* EXERCICE À TRAITER
Modifiez le passage du débat sur la maternité pour autrui en commençant par « Certes, le parlement » et en allant jusqu'à « faire notre droit. ». Recopiez-le en remplaçant « modèle » par « exemple ».

* EXTRAIT DE PAGE

Certes, le parlement portugais s'est déclaré favorable à la maternité de substitution, mais je répète qu'il ne s'agit pour moi ni d'un modèle ni d'un curseur, et que nous ne sommes pas obligés de nous référer au moins-disant éthique pour faire notre droit.
Oui, M. Collard, il s'agit bien de proxénétisme procréatif ! Le corps est vraiment découpé en morceaux. Comment ne pas combattre la maternité pour autrui lorsque l'on a combattu le trafic d'organes, comme j'ai pu le faire ? J'ai déposé des propositions de loi, lors de mon mandat précédent et durant cette législature, afin que ces pratiques soient réprimées par la France, et que notre pays signe une convention internationale sur le sujet. Je considère comme vous que le corps n'est ni une marchandise ni une boutique, et que la détresse des riches en mal de maternité ou de paternité ne doit pas être soulagée en instrumentalisant des corps des femmes les plus pauvres. Comme je l'ai dit à la précédente ministre de la justice, ce n'est pas parce que ces femmes sont de couleur et pauvres que l'on doit les abandonner à l'indignité de voir leur corps réduit à une marchandise ou à un instrument ; ce n'est pas parce que des enfants sont commandés et fabriqués que l'on doit avaliser cette pratique.

* DONNÉES SOURCES
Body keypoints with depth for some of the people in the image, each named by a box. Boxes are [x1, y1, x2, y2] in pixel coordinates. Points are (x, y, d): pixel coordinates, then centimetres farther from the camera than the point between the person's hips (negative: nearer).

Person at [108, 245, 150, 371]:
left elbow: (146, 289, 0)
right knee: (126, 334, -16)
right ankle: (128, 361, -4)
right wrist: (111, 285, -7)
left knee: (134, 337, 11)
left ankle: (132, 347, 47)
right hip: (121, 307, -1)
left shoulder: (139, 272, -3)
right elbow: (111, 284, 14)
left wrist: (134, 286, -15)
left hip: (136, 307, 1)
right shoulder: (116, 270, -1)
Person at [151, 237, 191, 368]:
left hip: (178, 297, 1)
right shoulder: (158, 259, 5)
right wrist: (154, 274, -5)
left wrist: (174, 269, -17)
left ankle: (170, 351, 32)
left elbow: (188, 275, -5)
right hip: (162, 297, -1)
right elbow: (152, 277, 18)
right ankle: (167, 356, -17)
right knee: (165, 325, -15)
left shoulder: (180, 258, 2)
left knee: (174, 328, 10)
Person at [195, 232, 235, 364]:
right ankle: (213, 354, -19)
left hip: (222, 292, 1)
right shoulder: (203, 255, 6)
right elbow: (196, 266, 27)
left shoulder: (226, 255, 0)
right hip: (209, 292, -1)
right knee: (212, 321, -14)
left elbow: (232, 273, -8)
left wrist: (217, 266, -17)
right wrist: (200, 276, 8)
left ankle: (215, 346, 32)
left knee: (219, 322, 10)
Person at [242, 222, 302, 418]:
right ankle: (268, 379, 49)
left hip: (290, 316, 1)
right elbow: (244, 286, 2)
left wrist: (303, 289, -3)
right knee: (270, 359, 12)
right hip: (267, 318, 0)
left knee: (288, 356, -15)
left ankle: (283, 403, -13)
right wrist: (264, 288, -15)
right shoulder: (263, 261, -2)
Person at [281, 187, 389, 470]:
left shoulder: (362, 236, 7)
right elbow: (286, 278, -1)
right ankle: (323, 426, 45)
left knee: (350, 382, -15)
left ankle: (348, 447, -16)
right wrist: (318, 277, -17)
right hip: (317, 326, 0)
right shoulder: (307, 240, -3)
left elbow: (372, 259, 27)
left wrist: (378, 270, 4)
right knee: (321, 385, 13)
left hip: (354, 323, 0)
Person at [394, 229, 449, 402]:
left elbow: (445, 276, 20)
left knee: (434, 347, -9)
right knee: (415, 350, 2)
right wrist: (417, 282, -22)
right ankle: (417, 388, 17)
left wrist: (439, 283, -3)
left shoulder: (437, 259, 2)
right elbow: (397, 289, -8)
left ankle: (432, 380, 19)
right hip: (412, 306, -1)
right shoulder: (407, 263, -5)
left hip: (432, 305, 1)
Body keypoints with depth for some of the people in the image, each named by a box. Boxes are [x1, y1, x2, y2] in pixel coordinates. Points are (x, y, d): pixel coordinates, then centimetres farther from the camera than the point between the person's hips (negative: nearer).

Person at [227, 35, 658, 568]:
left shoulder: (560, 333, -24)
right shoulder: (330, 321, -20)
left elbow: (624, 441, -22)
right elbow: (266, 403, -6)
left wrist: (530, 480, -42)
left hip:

* RÉSULTAT OBTENU
Certes, le parlement portugais s'est déclaré favorable à la maternité de substitution, mais je répète qu'il ne s'agit pour moi ni d'un exemple ni d'un curseur, et que nous ne sommes pas obligés de nous référer au moins-disant éthique pour faire notre droit.